An abstract, but appropriate metaphor for life today. The signature on the glass says John Smith but the product is different. And, no, it’s not all the same in the end.

An abstract, but appropriate metaphor for life today. The signature on the glass says John Smith but the product is different. And, no, it’s not all the same in the end.

Hey ho, it’s September already, so I suppose I’d better go into Manchester, for the first time in four weeks. I guess the health of the city centre retail has held up there better than some other places I’ve been lately, but the huge Debenhams department store on Market Street hasn’t made it, the shutters closed and graffitied, the windows gathering dust.

August ends with a glorious evening. I certainy haven’t been among those who have complained about the weather this summer: bring it on, I say. In the distance, the northern bits of the town of Bury. Why there? It was just where the feet took me.

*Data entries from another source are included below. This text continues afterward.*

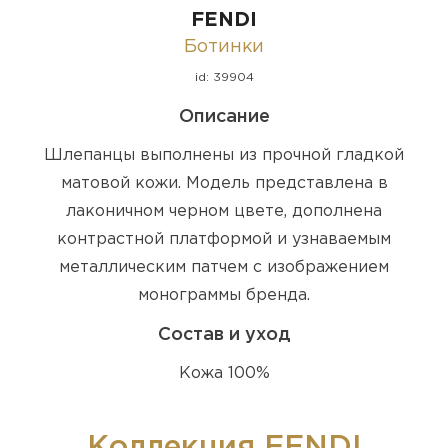
FENDI
Ботинки
id: 39904
Описание
Шлепанцы выполнены из прочной гладкой
матовой кожи. Модель представлена в
лаконичном черном цвете, дополнена
контрастной платформой и узнаваемым
металлическим патчем с изображением
монограммы бренда.
Состав и уход
Кожа 100%
Коллекция FENDI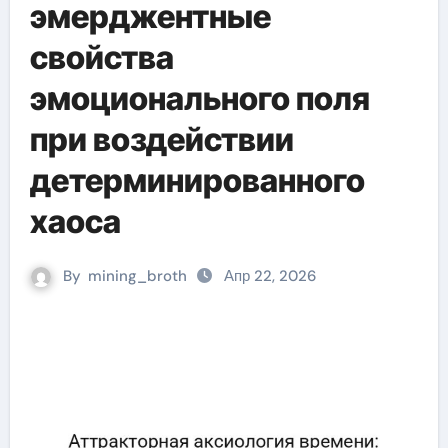
эмерджентные
свойства
эмоционального поля
при воздействии
детерминированного
хаоса
By
mining_broth
Апр 22, 2026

This was the view looking up from the dentist’s chair in which I spent a not-entirely-enjoyable 40 minutes this morning. Could have been worse I suppose — and would have been, before convenient local anaesthetics were invented.

I’ve been to more than a few railway stations in my time, and whether in the UK or elsewhere, few are as gloriously industrial as Warrington Bank Quay. Yet on the other side of the tracks — the Town Hall, parks, leafy streets.

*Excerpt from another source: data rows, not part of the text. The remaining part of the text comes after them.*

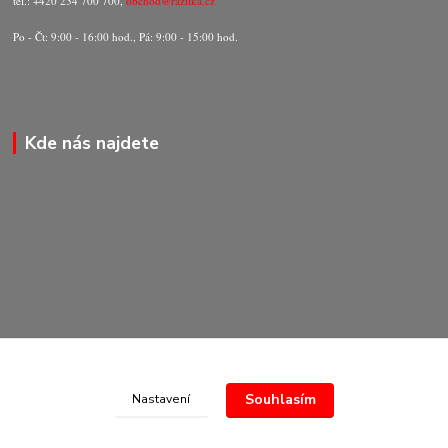
tel.: +420 234 700 700,
obchod@razitka.cz
Po - Čt: 9:00 - 16:00 hod., Pá: 9:00 - 15:00 hod.
Kde nás najdete
Souhlasím
Nastavení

A holiday weekend — no work tomorrow! (Unless of course you work in one of the many professions in which this idea of a mandated holiday is just a pipe dream.) But it was an excuse to go out and enjoy company and dress in silly yellow hats, if that’s your bag.

No particular point being made with this one, I just think it is a nice portrait. Sometimes C and I try to stop ourselves going out in co-ordinated gear but with these two you get the feeling the choices are carefully made.

Let’s get on with another year, shall we? Three fowl (I assume, one duck, two geese) drifting by serenely on the Rochdale Canal is not any metaphor for life that I can think of, but it is a way of representing a peaceful (birth)day.

In my mind’s eye there is a perfectly symmetrical version of this shot. But in the absence of its reality, this one will do.
This was the third of eight railway stations passed through today (nine if you count Wageningen bus station) as I travelled from a small provincial town somewhere near the centre of the Netherlands to a small provincial town somewhere near the centre of Great Britain (Hebden Bridge). And so ends my 11th complete year of doing this blog.

Despite being in the centre of the Netherlands, Wageningen does officially have a beach, and this cyclist was on her way there; it’s on one of the arms of the Rhine. I paid it a brief visit, but just to check it out — I do stilll have some work to do.